§ Records for this exercise
===

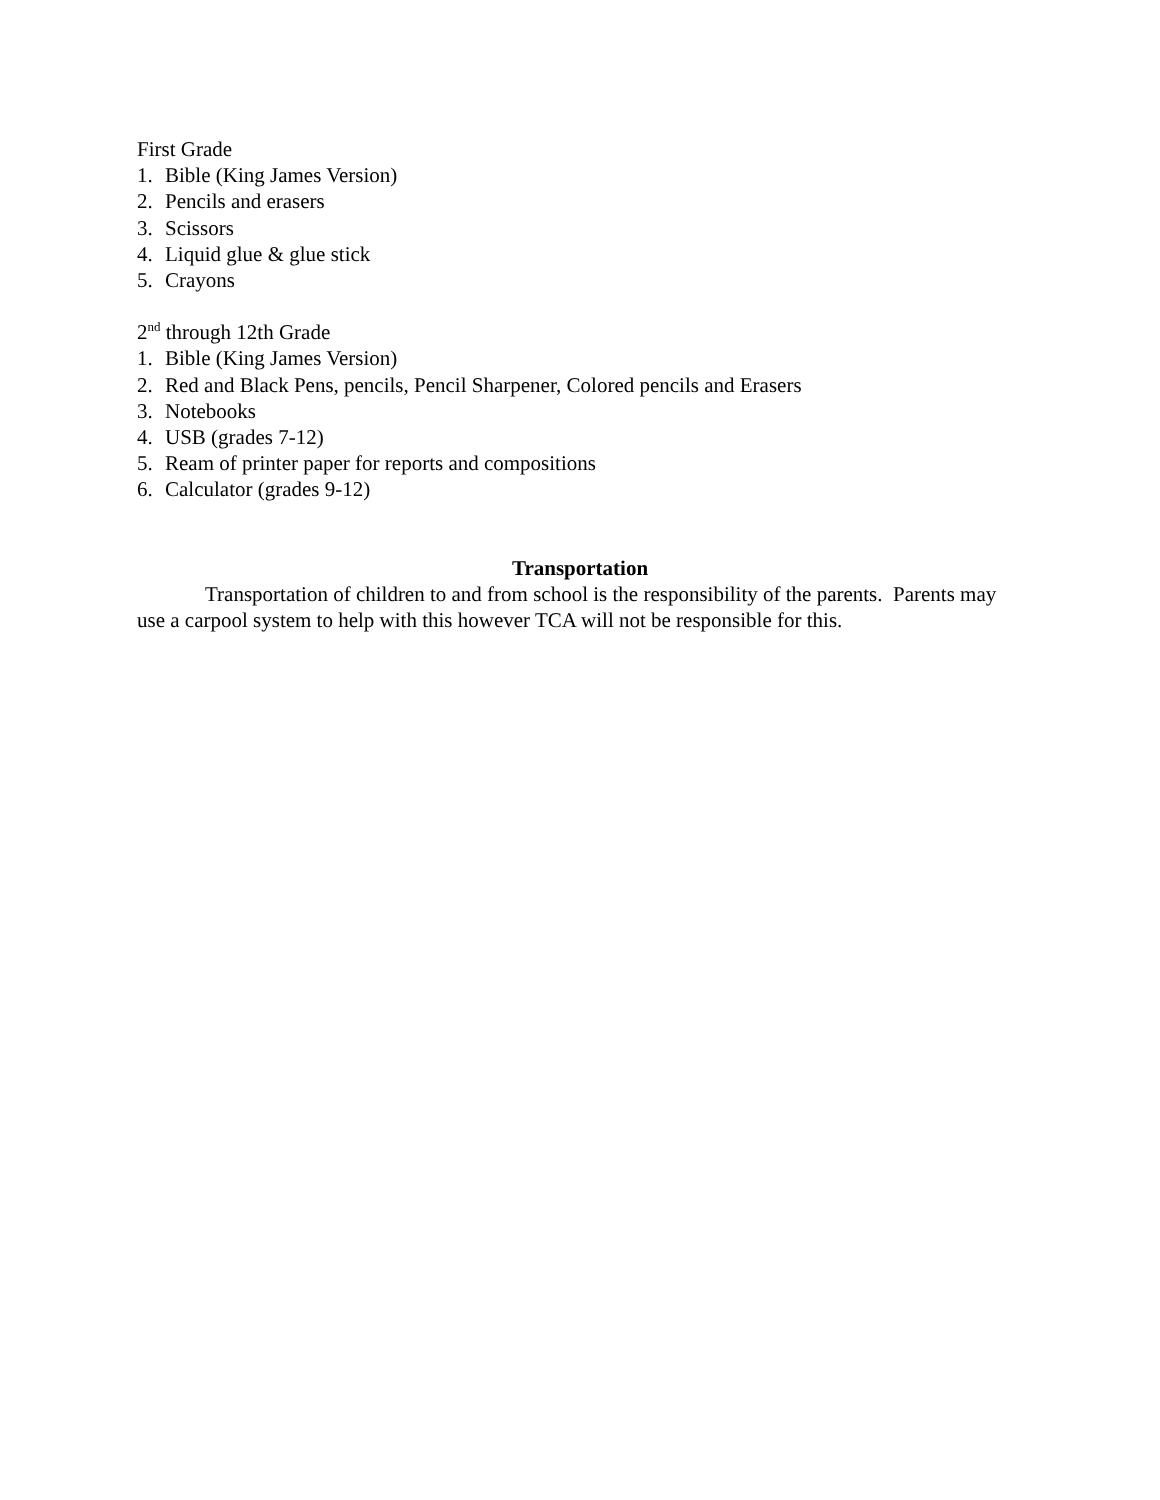First Grade
1. Bible (King James Version)
2. Pencils and erasers
3. Scissors
4. Liquid glue & glue stick
5. Crayons
2<sup>nd</sup> through 12th Grade
1. Bible (King James Version)
2. Red and Black Pens, pencils, Pencil Sharpener, Colored pencils and Erasers
3. Notebooks
4. USB (grades 7-12)
5. Ream of printer paper for reports and compositions
6. Calculator (grades 9-12)
Transportation
Transportation of children to and from school is the responsibility of the parents. Parents may use a carpool system to help with this however TCA will not be responsible for this.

===

§ Your assignment
All the lines that hold the word "grades" must appear in the answer, copied from the records.

§ Output of the exercise
4. USB (grades 7-12)
6. Calculator (grades 9-12)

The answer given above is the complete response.